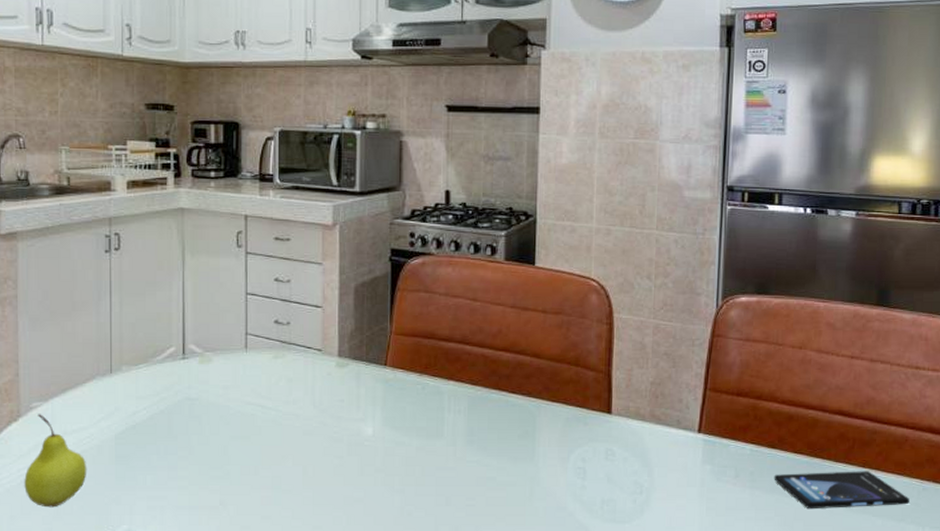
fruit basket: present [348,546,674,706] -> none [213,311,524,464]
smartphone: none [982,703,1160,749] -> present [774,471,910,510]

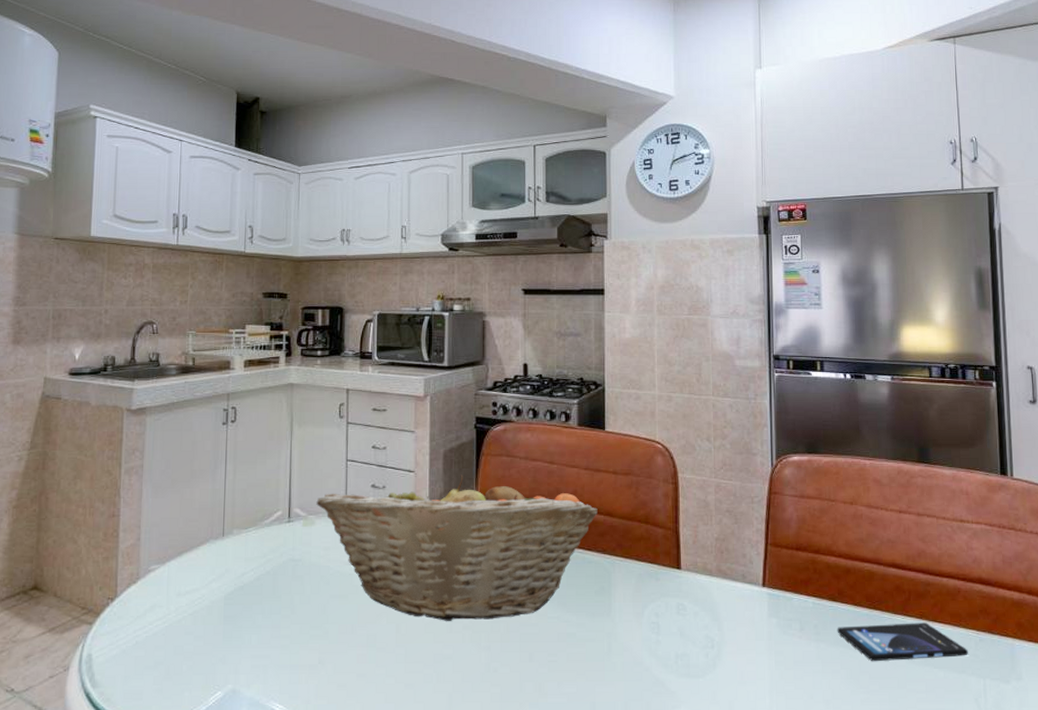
fruit: present [24,414,87,508] -> none [139,576,198,668]
fruit basket: none [213,311,524,464] -> present [316,474,598,621]

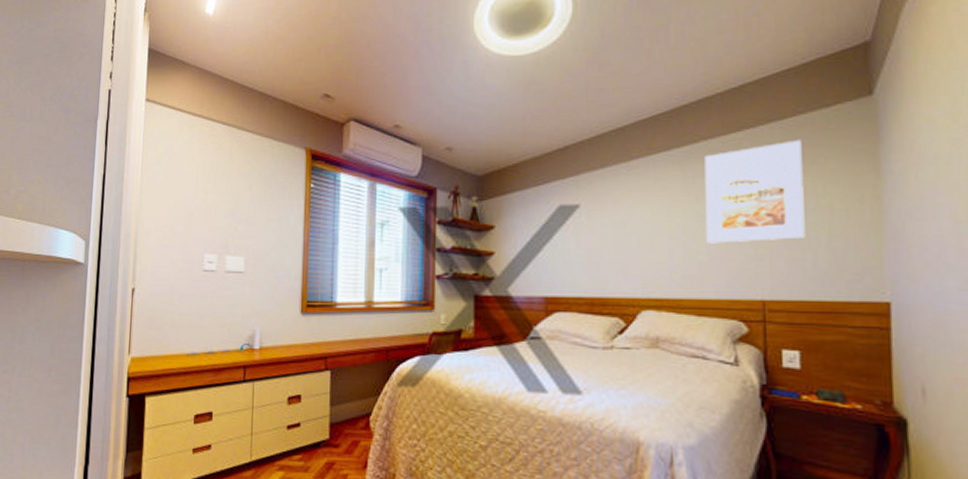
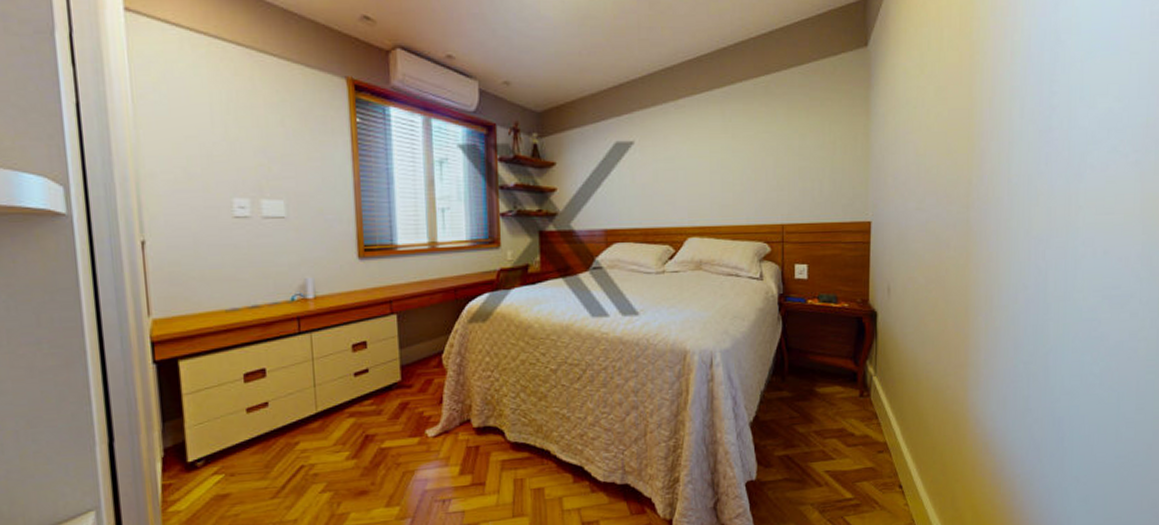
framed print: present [704,139,805,244] -> none [740,83,815,176]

To-do item -
Beginning with the line that holds "fruit: present [24,414,87,508]" and continuing to the end of the entries above, set down each line exactly, both ends included; include no pictures.

Task output -
fruit: present [24,414,87,508] -> none [139,576,198,668]
fruit basket: none [213,311,524,464] -> present [316,474,598,621]

framed print: present [704,139,805,244] -> none [740,83,815,176]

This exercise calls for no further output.